Don’t hide who you are
I wish someone had told me as a child that it was okay to be different, that there is no need to hide your difficulties, and most importantly to be your true self. Instead I heard, saw, and experienced the exact opposite from those around me, you have to fit in, if you stand out you get teased, you miss out on opportunities, you are treated differently. Due to this I learnt pretty quickly to hide my disability, and in doing so I was hiding my true self from those around me.
By hiding my difficulties I felt protected from discrimination, from being treated differently, it allowed me to feel a sense of acceptance. I now realise that this was not true acceptance as I wasn’t being my true self.

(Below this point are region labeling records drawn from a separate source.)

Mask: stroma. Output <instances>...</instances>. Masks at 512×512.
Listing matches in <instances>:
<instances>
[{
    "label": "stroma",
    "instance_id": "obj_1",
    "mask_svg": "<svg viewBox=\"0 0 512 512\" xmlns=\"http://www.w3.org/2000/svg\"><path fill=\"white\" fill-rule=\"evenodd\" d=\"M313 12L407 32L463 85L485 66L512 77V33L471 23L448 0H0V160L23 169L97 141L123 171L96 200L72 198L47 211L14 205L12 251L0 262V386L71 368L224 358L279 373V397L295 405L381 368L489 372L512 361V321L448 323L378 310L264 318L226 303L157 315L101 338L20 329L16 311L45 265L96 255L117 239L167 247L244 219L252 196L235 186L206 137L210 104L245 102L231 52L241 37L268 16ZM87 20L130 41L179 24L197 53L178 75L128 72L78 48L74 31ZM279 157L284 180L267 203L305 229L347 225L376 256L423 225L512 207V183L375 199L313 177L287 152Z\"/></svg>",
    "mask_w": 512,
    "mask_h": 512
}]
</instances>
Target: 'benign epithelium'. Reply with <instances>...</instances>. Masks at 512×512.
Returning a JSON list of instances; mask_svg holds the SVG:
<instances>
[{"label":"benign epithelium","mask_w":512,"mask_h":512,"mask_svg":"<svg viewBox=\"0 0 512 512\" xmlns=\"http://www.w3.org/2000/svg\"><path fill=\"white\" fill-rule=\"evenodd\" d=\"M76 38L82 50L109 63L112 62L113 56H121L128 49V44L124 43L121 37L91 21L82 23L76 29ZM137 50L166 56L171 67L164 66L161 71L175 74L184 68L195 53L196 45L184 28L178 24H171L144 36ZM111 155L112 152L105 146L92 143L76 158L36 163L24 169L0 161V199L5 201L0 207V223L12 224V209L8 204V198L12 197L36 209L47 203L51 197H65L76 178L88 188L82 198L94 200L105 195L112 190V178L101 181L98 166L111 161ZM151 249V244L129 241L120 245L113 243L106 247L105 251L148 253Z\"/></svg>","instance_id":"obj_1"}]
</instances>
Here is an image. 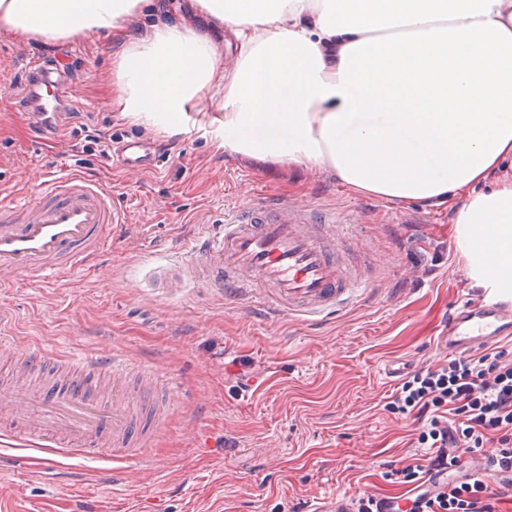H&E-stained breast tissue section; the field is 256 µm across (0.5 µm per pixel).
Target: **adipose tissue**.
I'll use <instances>...</instances> for the list:
<instances>
[{
  "instance_id": "1",
  "label": "adipose tissue",
  "mask_w": 512,
  "mask_h": 512,
  "mask_svg": "<svg viewBox=\"0 0 512 512\" xmlns=\"http://www.w3.org/2000/svg\"><path fill=\"white\" fill-rule=\"evenodd\" d=\"M150 2L0 0V30L111 33L115 104L156 134L193 127L228 155L451 209L470 287L512 303V0H196L235 35L230 70L193 30L131 35ZM217 93L224 116L212 119Z\"/></svg>"
}]
</instances>
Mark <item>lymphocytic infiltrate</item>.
<instances>
[{"mask_svg":"<svg viewBox=\"0 0 512 512\" xmlns=\"http://www.w3.org/2000/svg\"><path fill=\"white\" fill-rule=\"evenodd\" d=\"M385 411L414 417L423 462L398 469L401 483L418 488L411 512H499L512 490V350L496 347L410 372ZM492 455H485V448ZM484 457V473L453 484L443 475L464 457Z\"/></svg>","mask_w":512,"mask_h":512,"instance_id":"lymphocytic-infiltrate-1","label":"lymphocytic infiltrate"}]
</instances>
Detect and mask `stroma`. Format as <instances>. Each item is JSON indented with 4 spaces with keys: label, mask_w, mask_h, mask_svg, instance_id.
I'll list each match as a JSON object with an SVG mask.
<instances>
[{
    "label": "stroma",
    "mask_w": 512,
    "mask_h": 512,
    "mask_svg": "<svg viewBox=\"0 0 512 512\" xmlns=\"http://www.w3.org/2000/svg\"><path fill=\"white\" fill-rule=\"evenodd\" d=\"M132 31L156 23L205 28L194 0H160ZM109 36L22 43L0 31V193L34 196L47 173L74 166L131 200L118 249L94 271L0 290V331L41 355L34 376L56 375L66 349L122 352L180 386L138 458L94 459L52 443H0V512H278L331 497L385 496L388 477L420 456L416 424L383 406L407 371L441 360L448 315L481 300L461 270L448 210L392 205L343 189L330 170L228 157L199 132L158 136L112 104ZM69 66L74 107L36 133L22 94L31 60ZM140 141L165 162L145 174L74 149L83 127ZM335 211L344 243L374 290L335 320L269 317L250 300L224 301L193 282L164 281L183 266L195 233L258 193Z\"/></svg>",
    "instance_id": "stroma-1"
}]
</instances>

But I felt safe, life was harder, no one really knew me, and because of that I never got to really know anyone else, as they sensed I was hiding something, I never really developed a trusting relationship with those who didn’t know the true me, though I was liked, and included there was always a sense of something missing.
Now a few decades on, I have realised that by hiding my difficulties, my disability and my true self I have missed out on so much. I have met some extraordinary people throughout my life, but because I wasn’t able to be completely open and honest with them those relationships didn’t last. I have missed out on opportunities as I found them too difficult to do without support. I have travelled along a difficult road as most of us do and have become stronger and wiser for it.
Now a new journey has begun for me, to break down the walls that I built as a child to hide my difficulties, my disability and myself from others. I have now learnt that the braver, more open and honest you are about who you are, and the difficulties you experience, the more understanding that there is within your relationships and the community as a whole, and the better we all become as a result of this. We as people with disabilities each have the power to make a difference to the lives of those around us.